Réaliser des appels d’orignaux est une excellente technique pour augmenter ses chances de succès. L’envers de la médaille c’est que presque tout le monde effectue des appels. Ce qui accentue la pression de chasse sur le gibier. Ainsi, les orignaux sont de plus en plus familiers avec les imitations allant même jusqu’à fuir l’endroit où le chasseur effectue ses appels ou à ne pas s’y intéresser du tout. Le chasseur qui désire s’adapter à ce défi a tout intérêt à utiliser l’appel avec parcimonie en intégrant des moments de silence dans sa routine.

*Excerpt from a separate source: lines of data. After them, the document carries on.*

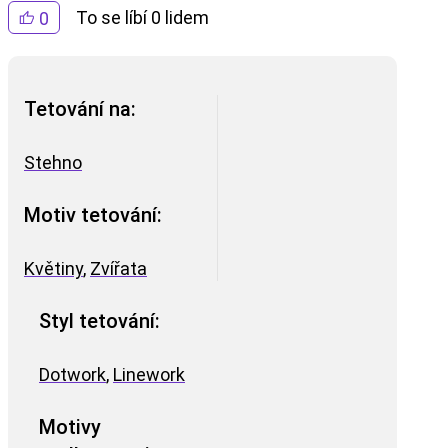
To se líbí 0 lidem
0
Tetování na:
Stehno
Motiv tetování:
Květiny
,
Zvířata
Styl tetování:
Dotwork
,
Linework
Motivy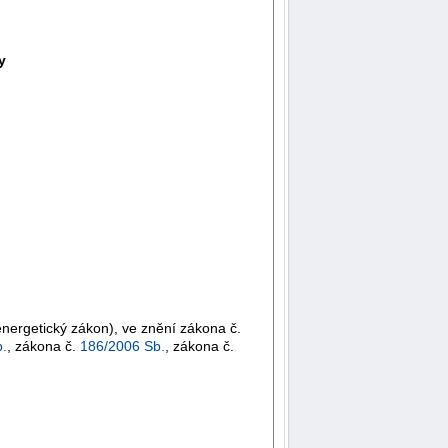
y
nergetický zákon), ve znění zákona č.
.
, zákona č.
186/2006 Sb.
, zákona č.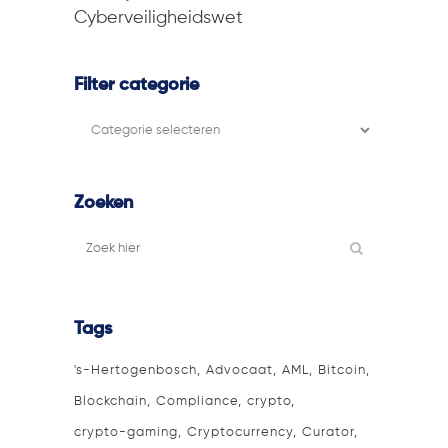
Cyberveiligheidswet
Filter categorie
Filter
categorie
Zoeken
Tags
's-Hertogenbosch
Advocaat
AML
Bitcoin
Blockchain
Compliance
crypto
crypto-gaming
Cryptocurrency
Curator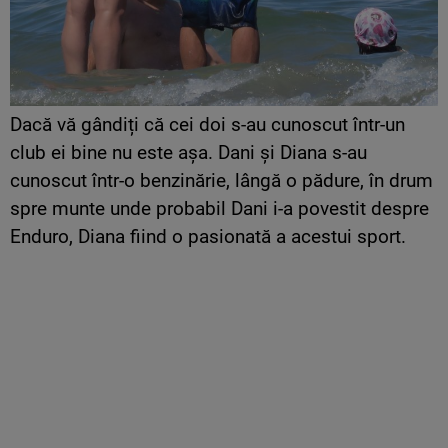
Dacă vă gândiți că cei doi s-au cunoscut într-un
club ei bine nu este așa. Dani și Diana s-au
cunoscut într-o benzinărie, lângă o pădure, în drum
spre munte unde probabil Dani i-a povestit despre
Enduro, Diana fiind o pasionată a acestui sport.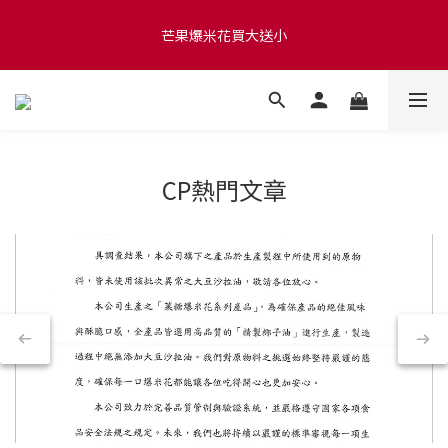
滿 $1280 贈玫瑰鹽爆米花50g 🍿 滿 $1580 贈品牌咖啡掛耳包×10 
芒果爆米花買大送小
🍿 滿 $2000 贈品牌毛氈袋
滿 $1280 贈玫瑰鹽爆米花50g 🍿 滿 $1580 贈品牌咖啡掛耳包×10 
🍿 滿 $2000 贈品牌毛氈袋
CP熱門文章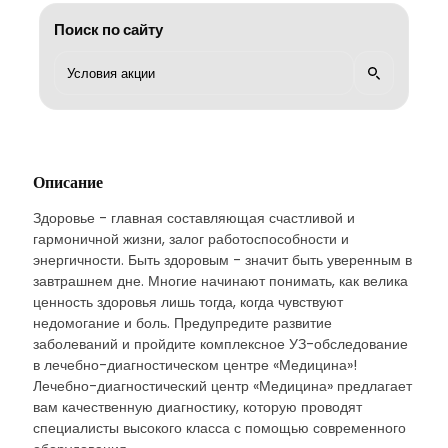
Поиск по сайту
Описание
Здоровье - главная составляющая счастливой и
гармоничной жизни, залог работоспособности и
энергичности. Быть здоровым - значит быть уверенным в
завтрашнем дне. Многие начинают понимать, как велика
ценность здоровья лишь тогда, когда чувствуют
недомогание и боль. Предупредите развитие
заболеваний и пройдите комплексное УЗ-обследование
в лечебно-диагностическом центре «Медицина»!
Лечебно-диагностический центр «Медицина» предлагает
вам качественную диагностику, которую проводят
специалисты высокого класса с помощью современного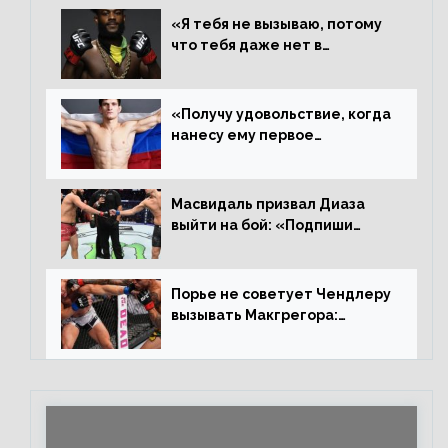
«Я тебя не вызываю, потому
что тебя даже нет в
ростере, мистер «Мне нужна
пауза», сообщает Стерлинг
ответил Сехудо
«Получу удовольствие, когда
нанесу ему первое
поражение», сообщает Дэн
Иге – про бой с Евлоевым
Масвидаль призвал Диаза
выйти на бой: «Подпиши
контракт, сука, давай
повторим»
Порье не советует Чендлеру
вызывать Макгрегора:
«Майкла потрясают в
каждом бою, а Конор умеет
бить»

Le fait de conserver des périodes de silence augmente le réalisme par rapport à ce que l’on peut entendre naturellement dans la forêt. De fait, une journée typique dans la vie d’un orignal est jonchée de plusieurs périodes où il garde lui-même le silence. Ainsi, utiliser les appels dans les moments stratégiques et opter pour le silence dans les moments opportuns, dans des endroits précis, dans des contextes de chasse spécifiques et dans des conditions météorologiques favorables augmentent les chances du chasseur d’avoir du succès. Par ailleurs, en adoptant cette stratégie, j’aime aussi croire que les orignaux du coin recevront moins de stimuli sonores et ainsi, peut-être, seront-ils moins méfiants lors de nos prochaines séances d’appel.